▶ [Source passage]:
::::::

[PATCH] Enhance loop rotation with existence of profile data in MachineBlockPlacement pass.

Cong Hou congh at google.com
Fri Jun 26 16:08:15 PDT 2015


================
Comment at: lib/CodeGen/MachineBlockPlacement.cpp:250
@@ -249,3 +249,3 @@
   void buildLoopChains(MachineFunction &F, MachineLoop &L);
-  void rotateLoop(BlockChain &LoopChain, MachineBasicBlock *ExitingBB,
+  void rotateLoop(BlockChain &LoopChain, MachineLoop &L,
                   const BlockFilterSet &LoopBlockSet);
----------------
davidxl wrote:
> Why changing this interface at all? There does not seem to be necessary.
This is only an internal "interface". The reason why I moved the computation of ExitingBB to inside of this function is because ExitingBB is only needed by rotateLoop and it doesn't make sense to compute it outside of this function. This makes the logic more compact and clear: it is rotateLoop but not buildLoopChains who needs ExitingBB.

================
Comment at: lib/CodeGen/MachineBlockPlacement.cpp:250
@@ -249,3 +249,3 @@
   void buildLoopChains(MachineFunction &F, MachineLoop &L);
-  void rotateLoop(BlockChain &LoopChain, MachineBasicBlock *ExitingBB,
+  void rotateLoop(BlockChain &LoopChain, MachineLoop &L,
                   const BlockFilterSet &LoopBlockSet);
----------------
congh wrote:
> davidxl wrote:
> > Why changing this interface at all? There does not seem to be necessary.
> This is only an internal "interface". The reason why I moved the computation of ExitingBB to inside of this function is because ExitingBB is only needed by rotateLoop and it doesn't make sense to compute it outside of this function. This makes the logic more compact and clear: it is rotateLoop but not buildLoopChains who needs ExitingBB.
I just checked this part again, and I found I was wrong: the exiting BB is calculated before building the loop chain. This should be guaranteed as when finding best exit BB it is assumed that BBs haven't been merged to the loop chain. I will update the patch by rolling this part back. 

================
Comment at: lib/CodeGen/MachineBlockPlacement.cpp:761
@@ -759,1 +760,3 @@
+  auto F = (*LoopChain.begin())->getParent();
+  MachineBasicBlock *ExitingBB = findBestLoopExit(*F, L, LoopBlockSet);
   if (!ExitingBB)
----------------
davidxl wrote:
> ExistingBB is already computed in the caller, there is no need for the interface change here ..
Please see my comment above.

================
Comment at: lib/CodeGen/MachineBlockPlacement.cpp:797
@@ -793,1 +796,3 @@
 
+/// \brief Attempt to rotate a loop based on profile data to reduce branch cost.
+///
----------------
davidxl wrote:
> Though equivalent, but it might be more readable if it computes 'benefit/savings' in terms of the fall through opportunities instead of the cost.  For instance, in the following three items, 1 and 2 are really savings that come with the rotation, and 3 is the saving that will be lost with the candidate layout (including the original layout before the rotation).
Agree. I will update the comment.

::::::

▶ [Records provided]:
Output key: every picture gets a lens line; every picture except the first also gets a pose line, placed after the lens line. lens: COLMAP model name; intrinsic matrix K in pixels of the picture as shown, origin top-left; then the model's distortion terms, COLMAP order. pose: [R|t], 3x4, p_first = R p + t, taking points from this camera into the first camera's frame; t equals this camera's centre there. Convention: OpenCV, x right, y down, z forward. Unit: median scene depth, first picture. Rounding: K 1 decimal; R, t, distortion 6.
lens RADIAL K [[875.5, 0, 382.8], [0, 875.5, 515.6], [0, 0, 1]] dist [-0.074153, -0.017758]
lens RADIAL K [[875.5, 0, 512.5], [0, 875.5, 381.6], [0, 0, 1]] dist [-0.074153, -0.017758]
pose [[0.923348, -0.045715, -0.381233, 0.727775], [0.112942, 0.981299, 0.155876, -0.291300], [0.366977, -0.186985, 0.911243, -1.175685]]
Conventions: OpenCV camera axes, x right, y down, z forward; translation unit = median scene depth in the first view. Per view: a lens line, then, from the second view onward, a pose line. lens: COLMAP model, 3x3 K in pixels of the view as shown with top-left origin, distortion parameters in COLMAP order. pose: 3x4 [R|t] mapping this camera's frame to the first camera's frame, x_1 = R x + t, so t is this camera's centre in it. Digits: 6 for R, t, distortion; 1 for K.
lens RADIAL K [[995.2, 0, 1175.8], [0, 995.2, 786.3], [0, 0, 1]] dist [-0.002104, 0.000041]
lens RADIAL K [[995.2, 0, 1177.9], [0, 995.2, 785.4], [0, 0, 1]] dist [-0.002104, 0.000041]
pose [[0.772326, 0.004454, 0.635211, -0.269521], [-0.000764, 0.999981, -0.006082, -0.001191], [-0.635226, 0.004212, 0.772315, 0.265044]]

::::::

▶ [About this task]: Can you rewrite the code review thread starting at "I just checked" and ending at "this part back.", with "patch" replaced by "revision"? The material has nothing to do with the code review thread.

▶ [Your solution]:
I just checked this part again, and I found I was wrong: the exiting BB is calculated before building the loop chain. This should be guaranteed as when finding best exit BB it is assumed that BBs haven't been merged to the loop chain. I will update the revision by rolling this part back.